Questions to answer |
- A) Reproduce the patent text from "4. The method" up to and including "second target substrate.", changing "individually" to "separately".
- B) Extend the patent text on transferring discrete components between substrates, picking up after its final sentence.

Selected passage |
· · ·

EP4739062A2EP 4739062 A2EP4739062 A2EP 4739062A2EP-4739062-A2

Abstract

A method includes transferring multiple discrete components from a first substrate to a second substrate, including illuminating multiple regions on a top surface of a dynamic release layer, the dynamic release layer adhering the multiple discrete components to the first substrate, each of the irradiated regions being aligned with a corresponding one of the discrete components. The illuminating induces a plastic deformation in each of the irradiated regions of the dynamic release layer. The plastic deformation causes at least some of the discrete components to be concurrently released from the first substrate.

Inventors

  • MARINOV, Val
  • KLIGER, RONN
  • SEMLER, Matthew R.

Assignees

  • Kulicke & Soffa Netherlands B.V.

Dates

Publication Date
20260506
Application Date
20180425

Claims (15)

  1. A method comprising: transferring discrete components (12, 112, 550, 550a, 550b, 550', 580, 604, 608, 612, 760) from a carrier substrate (16, 116, 552, 758) to each of multiple target substrates (556, 606, 610, 614, 768, 768'), the discrete components being adhered to the carrier substrate by a dynamic release layer (22, 122, 322, 422), the transferring including transferring a first set of the discrete components to a first target substrate using a laser-assisted transfer process, the discrete components in the first set sharing a first characteristic; and using the laser-assisted transfer process, transferring a second set of the discrete components to a second target substrate, the discrete components in the second set sharing a second characteristic different from the first characteristic.
  2. The method of claim 1, wherein the first and second characteristics include one or more of an optical characteristic and an electrical characteristic.
  3. The method of claims 1 or 2 wherein the transferring of the first set of the discrete components includes transferring the discrete components that do not satisfy a quality criterion.
  4. The method of any of claims 1-3 wherein the transferring of the second set of the discrete components includes transferring the discrete components that do satisfy a quality criterion.
  5. The method of any of claims 1-4 wherein transferring each set of the discrete components to a corresponding target substrate includes transferring each of the discrete components individually to the target substrate.
  6. The method of any of claims 1-5 wherein transferring the first set of the discrete components to the first target substrate includes transferring each of the discrete components in the first set individually to the first target substrate.
  7. The method of any of claims 1-6 wherein transferring the second set of the discrete components to the second target substrate includes transferring each of the discrete components in the second set individually to the second target substrate.

· · ·

Data for analysis |
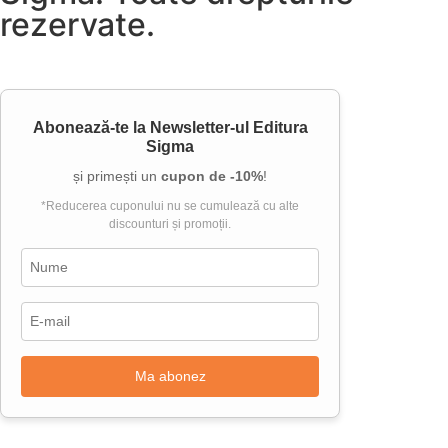
rezervate.
Abonează-te la
Newsletter-ul Editura
Sigma
și primești un
cupon de -10%
!
*Reducerea cuponului nu se cumulează cu alte
discounturi și promoții.
Ma abonez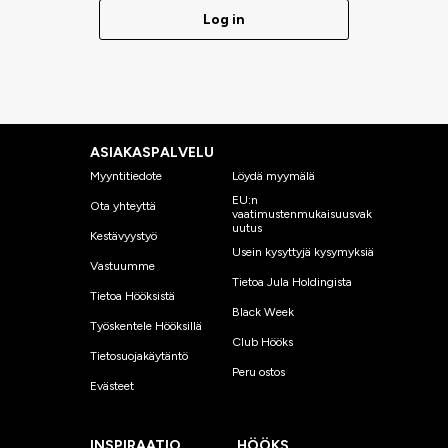
Log in
ASIAKASPALVELU
Myyntitiedote
Löydä myymälä
EU:n
Ota yhteyttä
vaatimustenmukaisuusvak
uutus
Kestävyystyö
Usein kysyttyjä kysymyksiä
Vastuumme
Tietoa Jula Holdingista
Tietoa Hööksistä
Black Week
Työskentele Hööksillä
Club Hööks
Tietosuojakäytäntö
Peru ostos
Evästeet
INSPIRAATIO
HÖÖKS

· · ·

Answers to the tasks |
- A)
4. The method of any of claims 1-3 wherein the transferring of the second set of the discrete components includes transferring the discrete components that do satisfy a quality criterion.
  5. The method of any of claims 1-4 wherein transferring each set of the discrete components to a corresponding target substrate includes transferring each of the discrete components separately to the target substrate.
  6. The method of any of claims 1-5 wherein transferring the first set of the discrete components to the first target substrate includes transferring each of the discrete components in the first set separately to the first target substrate.
  7. The method of any of claims 1-6 wherein transferring the second set of the discrete components to the second target substrate includes transferring each of the discrete components in the second set separately to the second target substrate.

- B)
  8. The method of any of claims 1-7 wherein transferring each set of discrete components to the corresponding target substrate includes concurrently transferring some or all of the discrete components in the set to the target substrate.
  9. The method of any of claims 1-8 wherein transferring the first set of the discrete components to the first target substrate includes concurrently transferring some or all of the discrete components in the first set to the first target substrate.
  10. The method of any of claims 1-9 wherein transferring the second set of discrete components to the second target substrate includes concurrently transferring some or all of the discrete components in the second set to the second target substrate.
  11. The method of any of claims 1-10 wherein transferring a set of discrete components to a corresponding target substrate includes transferring the discrete components in the set onto a layer of die catching material disposed on a top surface of the corresponding target substrate.
  12. An apparatus for carrying out the method of claim 1 comprising: a source of laser energy; a substrate holder configured to receive a substrate; and an optical system including an optical element configured to separate a laser beam from the source of laser energy into multiple beamlets.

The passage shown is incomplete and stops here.